RECORDS

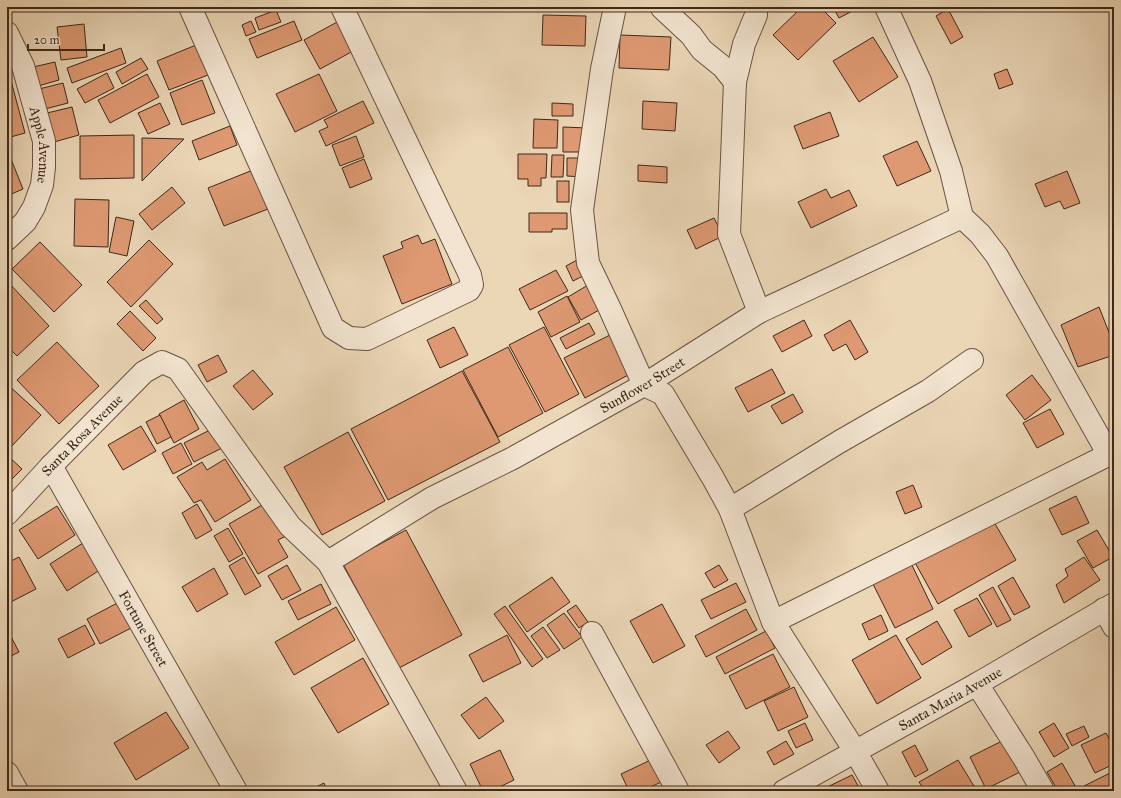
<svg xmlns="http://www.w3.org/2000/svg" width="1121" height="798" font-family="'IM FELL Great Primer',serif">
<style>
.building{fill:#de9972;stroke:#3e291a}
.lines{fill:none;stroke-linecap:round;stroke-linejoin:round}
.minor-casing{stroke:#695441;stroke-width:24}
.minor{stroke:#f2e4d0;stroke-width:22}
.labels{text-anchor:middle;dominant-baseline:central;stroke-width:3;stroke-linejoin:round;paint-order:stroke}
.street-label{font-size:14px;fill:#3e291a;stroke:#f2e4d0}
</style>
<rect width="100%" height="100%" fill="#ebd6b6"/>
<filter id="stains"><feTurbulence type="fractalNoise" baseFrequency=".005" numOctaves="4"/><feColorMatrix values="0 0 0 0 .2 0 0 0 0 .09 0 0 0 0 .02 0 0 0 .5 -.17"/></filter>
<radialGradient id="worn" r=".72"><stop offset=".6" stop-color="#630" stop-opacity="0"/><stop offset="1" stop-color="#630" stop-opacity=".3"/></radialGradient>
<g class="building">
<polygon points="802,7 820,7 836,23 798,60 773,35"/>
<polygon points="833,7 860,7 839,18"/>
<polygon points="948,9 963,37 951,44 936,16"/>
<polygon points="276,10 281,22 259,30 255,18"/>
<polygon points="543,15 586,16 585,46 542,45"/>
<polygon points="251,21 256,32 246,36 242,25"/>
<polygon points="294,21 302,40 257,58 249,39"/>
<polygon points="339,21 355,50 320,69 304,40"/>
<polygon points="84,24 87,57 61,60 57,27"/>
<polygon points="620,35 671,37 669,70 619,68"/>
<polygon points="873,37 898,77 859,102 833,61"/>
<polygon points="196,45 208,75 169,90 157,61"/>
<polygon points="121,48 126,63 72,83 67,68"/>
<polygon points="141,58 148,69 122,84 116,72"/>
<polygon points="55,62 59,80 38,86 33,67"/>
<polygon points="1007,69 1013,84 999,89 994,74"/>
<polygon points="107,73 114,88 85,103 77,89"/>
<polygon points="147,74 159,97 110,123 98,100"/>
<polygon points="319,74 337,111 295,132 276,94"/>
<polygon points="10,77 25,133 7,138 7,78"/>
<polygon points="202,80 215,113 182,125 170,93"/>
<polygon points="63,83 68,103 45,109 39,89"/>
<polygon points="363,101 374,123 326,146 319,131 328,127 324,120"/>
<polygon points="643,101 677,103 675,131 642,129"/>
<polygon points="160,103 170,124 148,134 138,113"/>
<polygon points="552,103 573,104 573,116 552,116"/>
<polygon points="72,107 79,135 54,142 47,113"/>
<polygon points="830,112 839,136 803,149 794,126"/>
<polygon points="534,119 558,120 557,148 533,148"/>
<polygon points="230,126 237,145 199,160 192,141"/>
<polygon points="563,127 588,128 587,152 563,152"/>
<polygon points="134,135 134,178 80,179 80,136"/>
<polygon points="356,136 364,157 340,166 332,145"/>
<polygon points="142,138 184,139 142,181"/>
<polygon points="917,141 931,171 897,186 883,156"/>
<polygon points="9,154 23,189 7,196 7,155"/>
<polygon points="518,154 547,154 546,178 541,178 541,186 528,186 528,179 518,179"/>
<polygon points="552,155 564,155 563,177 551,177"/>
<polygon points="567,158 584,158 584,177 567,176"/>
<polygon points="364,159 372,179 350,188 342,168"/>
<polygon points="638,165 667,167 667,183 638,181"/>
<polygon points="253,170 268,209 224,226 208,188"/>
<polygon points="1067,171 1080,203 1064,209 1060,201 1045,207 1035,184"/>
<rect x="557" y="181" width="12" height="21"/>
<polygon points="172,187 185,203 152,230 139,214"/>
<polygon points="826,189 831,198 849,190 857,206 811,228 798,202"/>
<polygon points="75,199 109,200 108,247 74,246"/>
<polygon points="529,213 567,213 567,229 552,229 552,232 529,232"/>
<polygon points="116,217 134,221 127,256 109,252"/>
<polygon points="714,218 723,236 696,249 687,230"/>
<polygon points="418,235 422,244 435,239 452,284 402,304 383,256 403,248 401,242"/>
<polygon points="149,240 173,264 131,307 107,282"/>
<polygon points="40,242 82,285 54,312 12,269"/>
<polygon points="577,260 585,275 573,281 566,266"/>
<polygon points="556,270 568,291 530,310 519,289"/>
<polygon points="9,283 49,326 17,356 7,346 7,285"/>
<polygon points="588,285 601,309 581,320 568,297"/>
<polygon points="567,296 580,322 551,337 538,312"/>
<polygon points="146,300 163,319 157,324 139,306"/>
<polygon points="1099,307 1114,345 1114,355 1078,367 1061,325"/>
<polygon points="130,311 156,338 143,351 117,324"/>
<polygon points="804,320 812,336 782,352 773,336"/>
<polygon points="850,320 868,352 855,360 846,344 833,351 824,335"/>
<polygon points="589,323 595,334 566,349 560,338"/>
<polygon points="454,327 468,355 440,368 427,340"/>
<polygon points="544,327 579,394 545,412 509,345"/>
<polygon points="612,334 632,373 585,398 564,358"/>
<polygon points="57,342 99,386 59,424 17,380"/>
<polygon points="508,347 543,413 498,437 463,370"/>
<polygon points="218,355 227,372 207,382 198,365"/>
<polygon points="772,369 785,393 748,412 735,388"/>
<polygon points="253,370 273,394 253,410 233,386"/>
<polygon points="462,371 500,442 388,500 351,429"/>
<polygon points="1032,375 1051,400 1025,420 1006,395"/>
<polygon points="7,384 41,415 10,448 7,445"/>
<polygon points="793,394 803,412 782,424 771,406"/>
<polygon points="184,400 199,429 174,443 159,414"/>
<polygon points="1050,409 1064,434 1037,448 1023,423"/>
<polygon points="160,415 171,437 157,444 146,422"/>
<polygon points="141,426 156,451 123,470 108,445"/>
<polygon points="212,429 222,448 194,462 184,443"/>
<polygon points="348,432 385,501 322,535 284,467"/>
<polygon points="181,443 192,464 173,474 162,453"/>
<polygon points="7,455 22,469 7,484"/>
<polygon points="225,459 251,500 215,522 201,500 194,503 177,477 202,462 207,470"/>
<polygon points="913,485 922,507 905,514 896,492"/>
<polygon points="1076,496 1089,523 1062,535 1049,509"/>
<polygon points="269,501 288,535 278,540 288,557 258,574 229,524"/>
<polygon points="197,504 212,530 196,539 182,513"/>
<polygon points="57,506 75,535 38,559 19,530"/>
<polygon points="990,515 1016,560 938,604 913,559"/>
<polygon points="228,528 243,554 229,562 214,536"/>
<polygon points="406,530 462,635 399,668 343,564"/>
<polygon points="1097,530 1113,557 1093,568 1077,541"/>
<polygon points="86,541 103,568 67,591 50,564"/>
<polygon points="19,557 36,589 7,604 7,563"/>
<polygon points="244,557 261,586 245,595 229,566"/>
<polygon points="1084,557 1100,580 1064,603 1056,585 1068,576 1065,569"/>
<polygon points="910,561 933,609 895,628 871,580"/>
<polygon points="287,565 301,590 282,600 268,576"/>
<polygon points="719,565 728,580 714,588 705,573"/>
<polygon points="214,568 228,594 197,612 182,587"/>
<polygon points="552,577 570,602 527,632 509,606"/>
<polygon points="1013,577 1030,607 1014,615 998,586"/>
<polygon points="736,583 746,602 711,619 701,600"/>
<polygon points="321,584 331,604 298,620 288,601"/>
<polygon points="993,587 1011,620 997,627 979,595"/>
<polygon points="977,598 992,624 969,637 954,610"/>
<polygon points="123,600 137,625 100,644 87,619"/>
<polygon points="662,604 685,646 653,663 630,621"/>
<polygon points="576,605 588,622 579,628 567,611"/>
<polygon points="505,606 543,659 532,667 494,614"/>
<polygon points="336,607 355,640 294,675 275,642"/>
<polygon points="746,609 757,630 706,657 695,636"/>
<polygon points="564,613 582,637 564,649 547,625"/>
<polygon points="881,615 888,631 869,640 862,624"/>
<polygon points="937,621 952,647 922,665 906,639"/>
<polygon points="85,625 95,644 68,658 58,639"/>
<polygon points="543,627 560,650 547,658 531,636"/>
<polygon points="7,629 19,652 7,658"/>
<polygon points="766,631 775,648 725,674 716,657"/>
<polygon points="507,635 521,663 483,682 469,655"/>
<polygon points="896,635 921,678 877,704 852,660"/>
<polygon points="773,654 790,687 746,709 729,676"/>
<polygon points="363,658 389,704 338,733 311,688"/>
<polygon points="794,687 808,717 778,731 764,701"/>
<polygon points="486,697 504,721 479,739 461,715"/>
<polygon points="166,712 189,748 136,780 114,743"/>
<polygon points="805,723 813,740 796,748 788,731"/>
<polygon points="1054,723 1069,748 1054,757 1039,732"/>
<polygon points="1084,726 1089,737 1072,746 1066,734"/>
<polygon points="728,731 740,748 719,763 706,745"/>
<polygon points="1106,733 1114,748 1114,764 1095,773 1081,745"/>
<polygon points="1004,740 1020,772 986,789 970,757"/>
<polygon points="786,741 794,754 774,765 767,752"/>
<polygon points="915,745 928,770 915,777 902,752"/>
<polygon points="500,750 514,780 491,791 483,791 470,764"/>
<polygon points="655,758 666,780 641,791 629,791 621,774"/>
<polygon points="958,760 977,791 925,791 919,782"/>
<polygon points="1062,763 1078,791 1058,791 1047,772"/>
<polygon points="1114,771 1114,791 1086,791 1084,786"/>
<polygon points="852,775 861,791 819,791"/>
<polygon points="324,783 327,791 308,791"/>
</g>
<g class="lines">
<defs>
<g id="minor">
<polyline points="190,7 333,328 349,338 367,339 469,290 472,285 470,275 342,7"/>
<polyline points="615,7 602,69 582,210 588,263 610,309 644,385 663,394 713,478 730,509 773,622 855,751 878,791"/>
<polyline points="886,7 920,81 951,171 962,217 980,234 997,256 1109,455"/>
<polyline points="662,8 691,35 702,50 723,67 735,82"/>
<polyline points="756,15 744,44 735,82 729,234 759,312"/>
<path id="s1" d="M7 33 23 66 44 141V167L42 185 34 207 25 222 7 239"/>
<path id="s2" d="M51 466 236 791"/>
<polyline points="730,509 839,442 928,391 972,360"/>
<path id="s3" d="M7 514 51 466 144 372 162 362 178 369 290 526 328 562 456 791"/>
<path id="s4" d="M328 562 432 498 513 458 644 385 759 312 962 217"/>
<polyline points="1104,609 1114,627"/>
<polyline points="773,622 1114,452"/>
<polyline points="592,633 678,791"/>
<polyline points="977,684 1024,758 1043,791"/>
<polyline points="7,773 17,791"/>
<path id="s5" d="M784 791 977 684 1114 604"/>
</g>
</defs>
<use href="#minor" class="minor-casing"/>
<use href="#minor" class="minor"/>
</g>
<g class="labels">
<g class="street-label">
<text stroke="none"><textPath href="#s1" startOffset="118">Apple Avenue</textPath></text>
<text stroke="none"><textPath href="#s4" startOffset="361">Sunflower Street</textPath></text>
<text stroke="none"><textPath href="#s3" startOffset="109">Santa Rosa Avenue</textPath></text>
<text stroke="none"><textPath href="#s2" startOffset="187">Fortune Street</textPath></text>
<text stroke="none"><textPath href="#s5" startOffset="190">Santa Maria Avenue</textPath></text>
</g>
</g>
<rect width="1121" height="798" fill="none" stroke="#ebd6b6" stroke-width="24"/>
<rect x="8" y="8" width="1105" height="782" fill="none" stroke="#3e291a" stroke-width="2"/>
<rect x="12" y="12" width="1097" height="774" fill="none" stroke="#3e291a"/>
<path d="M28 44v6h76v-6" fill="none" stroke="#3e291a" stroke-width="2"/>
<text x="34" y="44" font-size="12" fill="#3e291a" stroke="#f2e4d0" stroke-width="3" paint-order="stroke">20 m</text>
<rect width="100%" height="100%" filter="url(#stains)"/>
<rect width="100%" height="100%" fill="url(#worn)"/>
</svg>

TASK TO CARRY OUT
Please copy each line of the entries in which the word "lines" shows up.

REPLY
.lines{fill:none;stroke-linecap:round;stroke-linejoin:round}
<g class="lines">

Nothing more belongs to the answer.